_Task_. In the entries below, count every line with the string "absolute". State the count and nothing else.

_Web interface edit records_.
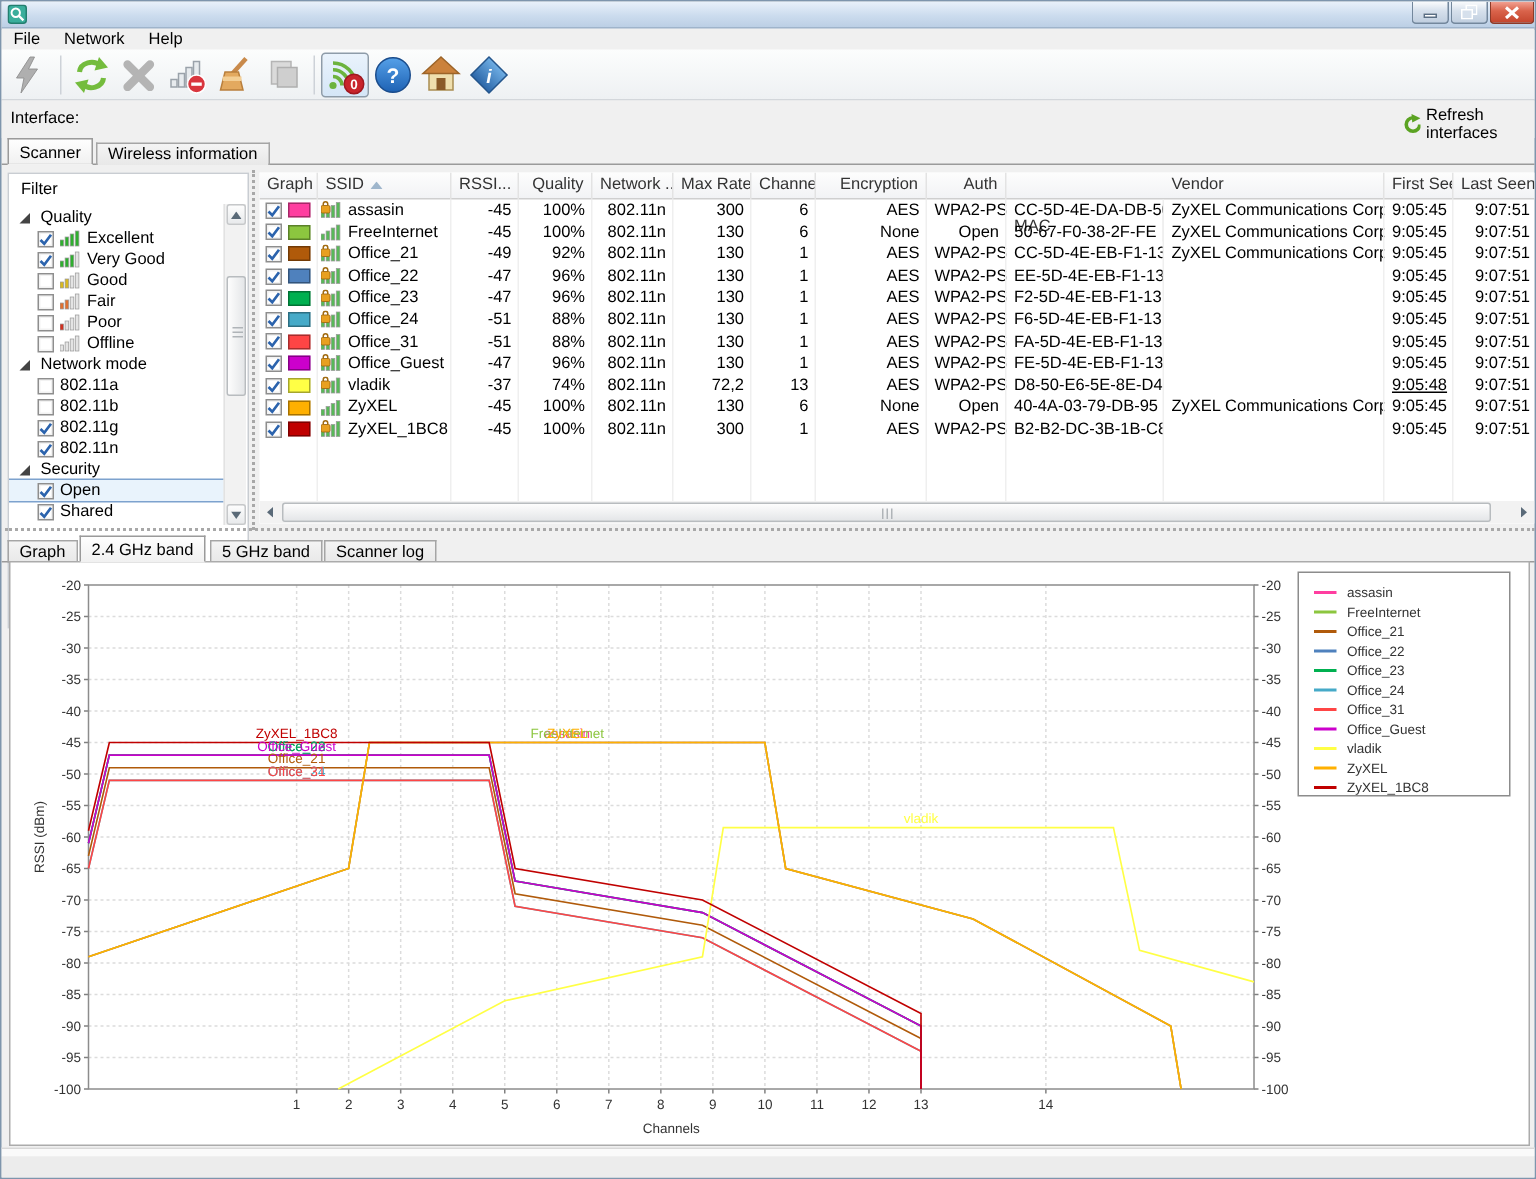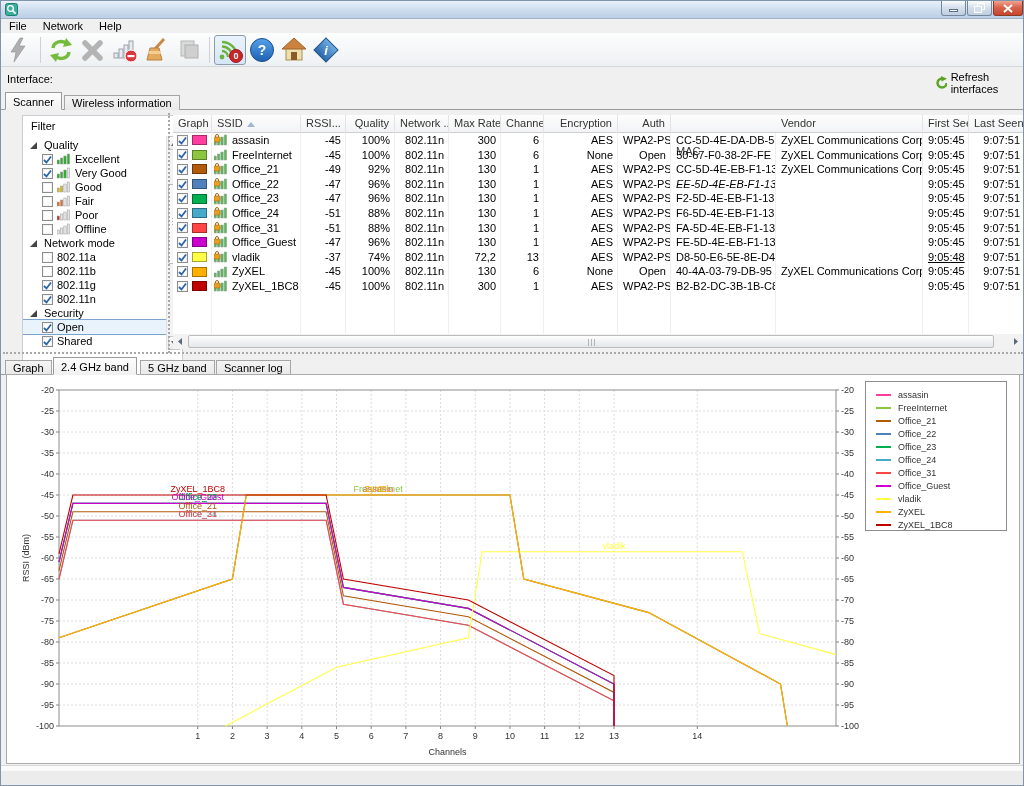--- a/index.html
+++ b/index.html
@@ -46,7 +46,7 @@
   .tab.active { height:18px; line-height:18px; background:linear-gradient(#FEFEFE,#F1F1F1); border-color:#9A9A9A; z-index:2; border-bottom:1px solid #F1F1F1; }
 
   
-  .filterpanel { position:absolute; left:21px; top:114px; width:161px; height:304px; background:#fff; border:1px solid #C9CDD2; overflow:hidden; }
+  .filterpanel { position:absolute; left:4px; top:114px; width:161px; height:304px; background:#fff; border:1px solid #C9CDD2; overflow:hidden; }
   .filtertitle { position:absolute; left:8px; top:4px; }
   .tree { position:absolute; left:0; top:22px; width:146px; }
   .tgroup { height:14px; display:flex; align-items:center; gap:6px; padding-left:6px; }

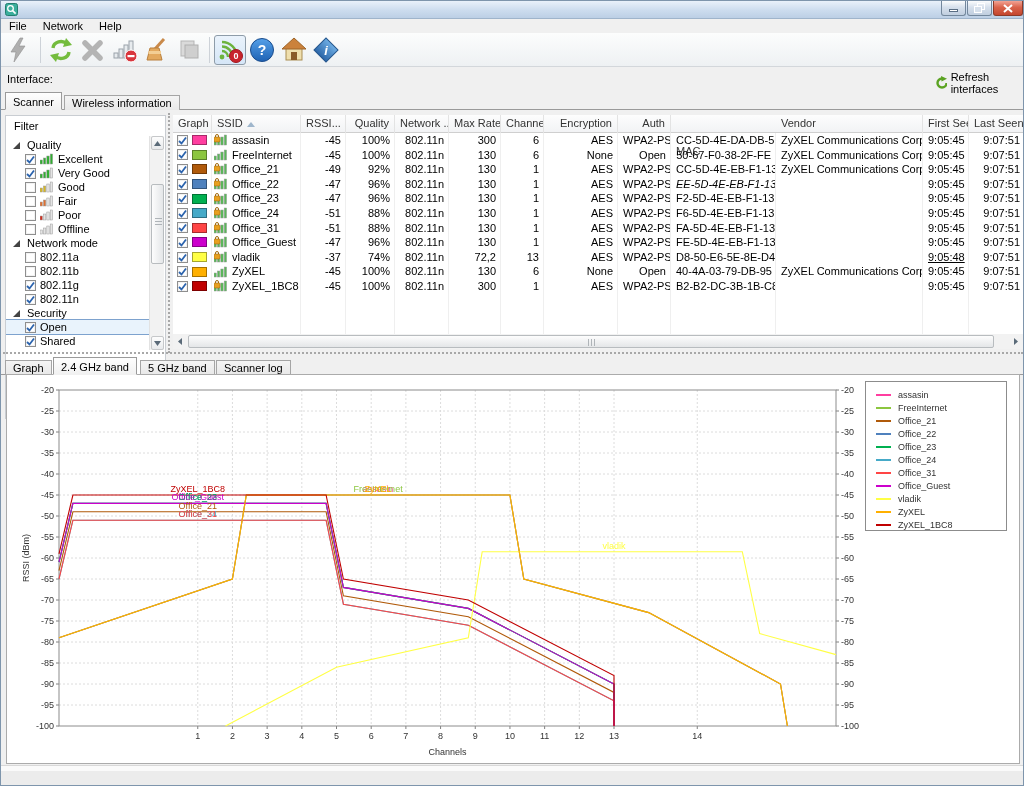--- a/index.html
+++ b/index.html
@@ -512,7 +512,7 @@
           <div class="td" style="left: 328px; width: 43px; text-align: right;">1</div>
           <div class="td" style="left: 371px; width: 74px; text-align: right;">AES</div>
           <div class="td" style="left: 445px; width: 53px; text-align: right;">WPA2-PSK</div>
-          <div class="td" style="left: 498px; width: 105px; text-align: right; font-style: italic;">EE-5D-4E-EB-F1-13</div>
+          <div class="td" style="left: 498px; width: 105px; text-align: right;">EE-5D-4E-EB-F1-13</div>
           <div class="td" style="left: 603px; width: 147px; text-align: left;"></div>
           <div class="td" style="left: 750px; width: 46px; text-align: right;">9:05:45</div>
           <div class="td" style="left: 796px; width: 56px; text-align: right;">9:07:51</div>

_Solution to the problem_. 4